_Texto para leer_

La bruma de la ideología
Dos amigos entran a una charla, cada uno de ellos lleva un grabador en el bolsillo. Al final de la charla, discuten con un tercer amigo –quien no asistió a la charla– lo que ellos entendieron. Habrá desacuerdos "No, el tipo no dijo eso", acuerdos, "sí, recuerdo que pensé lo mismo" y un montón de vacíos "no, yo no oí cuando dijo eso" Luego, ambos prenden los grabadores y no hay ninguna discrepancia entre los grabadores. Ambos reproducen la charla perfectamente, aunque, a diferencia de sus dueños, no tienen opiniones al respecto.
Este sencillo experimento demuestra que los humanos no somos fieles receptores de información; por el contrario, nosotros le añadimos datos personales a la información que recibimos, lo cual es la única manera en que esa información tenga sentido para nosotros.
Este fenómeno, ampliamente estudiado por psicólogos congnitivos en el area de percepción, sirve para reflexionar sobre el peligro de la ideología en los planes de un gobierno altamente politizado y en permanente campaña contra enemigos internos y externos, nacionales e internacionales.
Pienso que el debate sobre la legitimidad del gobierno perdió relevancia. La gente ya tomó posiciones y el debate no va a cambiar esas opiniones, solo va a profundizar diferencias. El caso es que tenemos el gobierno que tenemos más los problemas que tenemos, y no vamos a solucionar los problemas acusando al gobierno de no resolverlos.

Entradas guardadas
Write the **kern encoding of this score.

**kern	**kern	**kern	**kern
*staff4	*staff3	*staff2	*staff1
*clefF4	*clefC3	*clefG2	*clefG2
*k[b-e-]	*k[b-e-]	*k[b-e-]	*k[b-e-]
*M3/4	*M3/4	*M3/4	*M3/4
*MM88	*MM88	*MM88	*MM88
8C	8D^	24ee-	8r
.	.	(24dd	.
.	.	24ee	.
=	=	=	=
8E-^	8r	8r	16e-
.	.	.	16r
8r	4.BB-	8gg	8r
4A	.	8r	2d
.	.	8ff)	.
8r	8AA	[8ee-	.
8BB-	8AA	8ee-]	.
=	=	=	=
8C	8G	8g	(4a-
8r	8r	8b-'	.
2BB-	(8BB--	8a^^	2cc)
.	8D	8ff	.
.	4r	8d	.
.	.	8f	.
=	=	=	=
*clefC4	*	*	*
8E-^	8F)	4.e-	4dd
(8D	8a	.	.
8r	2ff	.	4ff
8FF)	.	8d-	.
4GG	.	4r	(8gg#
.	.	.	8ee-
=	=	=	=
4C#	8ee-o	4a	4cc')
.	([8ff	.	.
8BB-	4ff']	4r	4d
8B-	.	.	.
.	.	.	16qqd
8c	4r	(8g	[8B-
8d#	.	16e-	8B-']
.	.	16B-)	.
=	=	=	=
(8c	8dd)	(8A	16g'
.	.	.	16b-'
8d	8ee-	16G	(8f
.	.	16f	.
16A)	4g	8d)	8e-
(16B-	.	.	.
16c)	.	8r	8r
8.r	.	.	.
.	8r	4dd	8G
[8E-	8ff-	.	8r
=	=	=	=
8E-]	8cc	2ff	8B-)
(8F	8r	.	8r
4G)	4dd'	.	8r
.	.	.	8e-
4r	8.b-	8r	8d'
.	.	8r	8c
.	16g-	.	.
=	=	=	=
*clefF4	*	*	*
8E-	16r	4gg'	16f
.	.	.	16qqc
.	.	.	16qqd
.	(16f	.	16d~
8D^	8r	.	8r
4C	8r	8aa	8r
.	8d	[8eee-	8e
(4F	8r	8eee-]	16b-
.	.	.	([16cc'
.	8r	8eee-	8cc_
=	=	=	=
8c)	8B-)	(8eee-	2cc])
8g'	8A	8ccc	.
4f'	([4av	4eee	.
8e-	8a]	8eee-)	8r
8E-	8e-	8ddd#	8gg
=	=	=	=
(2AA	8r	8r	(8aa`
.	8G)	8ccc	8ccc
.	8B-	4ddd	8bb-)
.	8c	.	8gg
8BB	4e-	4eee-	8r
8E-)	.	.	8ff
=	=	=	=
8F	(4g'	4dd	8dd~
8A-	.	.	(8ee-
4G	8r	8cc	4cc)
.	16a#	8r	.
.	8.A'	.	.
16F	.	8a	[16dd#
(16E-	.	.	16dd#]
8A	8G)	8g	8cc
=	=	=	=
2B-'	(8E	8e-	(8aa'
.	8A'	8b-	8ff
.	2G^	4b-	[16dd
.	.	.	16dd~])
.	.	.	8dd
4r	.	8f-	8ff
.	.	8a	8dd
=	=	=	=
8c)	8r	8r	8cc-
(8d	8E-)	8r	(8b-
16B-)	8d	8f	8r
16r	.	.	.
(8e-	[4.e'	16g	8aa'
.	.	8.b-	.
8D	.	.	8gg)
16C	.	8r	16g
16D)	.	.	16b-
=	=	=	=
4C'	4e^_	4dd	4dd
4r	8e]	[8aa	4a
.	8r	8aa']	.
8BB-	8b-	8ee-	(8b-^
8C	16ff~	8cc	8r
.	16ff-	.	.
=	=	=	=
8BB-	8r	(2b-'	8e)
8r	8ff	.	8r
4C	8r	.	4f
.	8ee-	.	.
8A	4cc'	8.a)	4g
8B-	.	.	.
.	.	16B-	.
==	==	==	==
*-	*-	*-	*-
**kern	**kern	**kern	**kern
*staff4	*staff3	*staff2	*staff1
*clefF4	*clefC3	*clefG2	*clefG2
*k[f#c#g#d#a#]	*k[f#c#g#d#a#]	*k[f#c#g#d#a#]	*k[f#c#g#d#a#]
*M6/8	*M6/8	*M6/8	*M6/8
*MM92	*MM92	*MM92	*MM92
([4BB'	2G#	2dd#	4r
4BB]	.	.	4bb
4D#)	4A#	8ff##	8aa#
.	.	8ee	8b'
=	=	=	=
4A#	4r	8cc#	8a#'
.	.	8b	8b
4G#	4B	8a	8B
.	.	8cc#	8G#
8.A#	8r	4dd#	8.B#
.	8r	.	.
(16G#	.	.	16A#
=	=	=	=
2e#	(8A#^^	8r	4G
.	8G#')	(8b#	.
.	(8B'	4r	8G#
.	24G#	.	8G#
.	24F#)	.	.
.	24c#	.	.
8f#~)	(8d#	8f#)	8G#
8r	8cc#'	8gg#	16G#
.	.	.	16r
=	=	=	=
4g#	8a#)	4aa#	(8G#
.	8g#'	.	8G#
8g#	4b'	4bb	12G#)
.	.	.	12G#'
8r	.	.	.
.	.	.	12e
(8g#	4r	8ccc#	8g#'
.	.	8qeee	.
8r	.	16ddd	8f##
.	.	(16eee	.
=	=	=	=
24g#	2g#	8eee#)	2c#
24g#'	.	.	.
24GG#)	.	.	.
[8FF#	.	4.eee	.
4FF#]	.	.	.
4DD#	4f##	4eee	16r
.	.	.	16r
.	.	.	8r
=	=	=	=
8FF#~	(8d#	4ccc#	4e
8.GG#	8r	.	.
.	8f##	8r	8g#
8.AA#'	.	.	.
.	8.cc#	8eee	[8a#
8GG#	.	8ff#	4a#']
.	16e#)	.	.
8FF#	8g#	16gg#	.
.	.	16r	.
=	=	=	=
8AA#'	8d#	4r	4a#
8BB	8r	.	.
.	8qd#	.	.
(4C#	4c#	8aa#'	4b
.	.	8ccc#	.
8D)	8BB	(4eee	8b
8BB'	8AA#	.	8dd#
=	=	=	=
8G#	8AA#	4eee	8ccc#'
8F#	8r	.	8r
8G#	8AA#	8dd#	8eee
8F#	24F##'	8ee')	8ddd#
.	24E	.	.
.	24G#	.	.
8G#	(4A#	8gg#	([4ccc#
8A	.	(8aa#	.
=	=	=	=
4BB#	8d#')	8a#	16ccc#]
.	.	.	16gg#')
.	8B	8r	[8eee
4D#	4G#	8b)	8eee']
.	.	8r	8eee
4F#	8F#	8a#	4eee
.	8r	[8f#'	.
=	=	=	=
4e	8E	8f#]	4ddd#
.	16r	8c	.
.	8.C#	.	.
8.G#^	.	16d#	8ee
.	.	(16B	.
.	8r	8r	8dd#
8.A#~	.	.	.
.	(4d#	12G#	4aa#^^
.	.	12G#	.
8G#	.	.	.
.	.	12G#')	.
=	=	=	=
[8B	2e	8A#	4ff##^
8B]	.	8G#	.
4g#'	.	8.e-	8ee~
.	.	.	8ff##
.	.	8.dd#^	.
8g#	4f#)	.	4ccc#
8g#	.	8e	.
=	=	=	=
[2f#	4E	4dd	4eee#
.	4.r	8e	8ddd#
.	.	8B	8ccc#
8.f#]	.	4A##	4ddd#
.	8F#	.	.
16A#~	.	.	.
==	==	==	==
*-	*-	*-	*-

_Tarea solicitada 1_
Indica si cada afirmación coincide con el texto sobre la ideología, respondiendo sí o no y citando literalmente las palabras del texto que lo deciden. (a) Los grabadores de los dos amigos reproducen la charla sin diferencias entre ellos. (b) El tercer amigo estuvo presente en la charla. (c) El autor cree que el debate sobre la legitimidad del gobierno hará cambiar de opinión a la gente.
_Tarea solicitada 2_
Prosigue el texto sobre la bruma de la ideología a partir de su última oración.

_Resultado del ejercicio 1_
(a) Sí: «no hay ninguna discrepancia entre los grabadores».
(b) No: «quien no asistió a la charla».
(c) No: «el debate no va a cambiar esas opiniones».

_Resultado del ejercicio 2_
Pero hay un problema con la ideología y es importante conocerlo. Regresemos a nuestros amigos y considere dos situaciones. En la primera, la charla es sobre relaciones con hijos adolescentes. Los amigos, ambos padres de adolescentes, están interesados en el tema. Imagine cuales serían los posibles desacuerdos, asumiendo que ambos quieren ser buenos padres.
En la segunda situación, la charla es sbre los desaciertos del gobierno de Chávez, las oportunidades perdidas, pero en este caso, un amigo es chavista y el otro antichavista. Ahora imagine cuales serían los posibles desacuerdos, asumiendo que ambos quieren a Venezuela.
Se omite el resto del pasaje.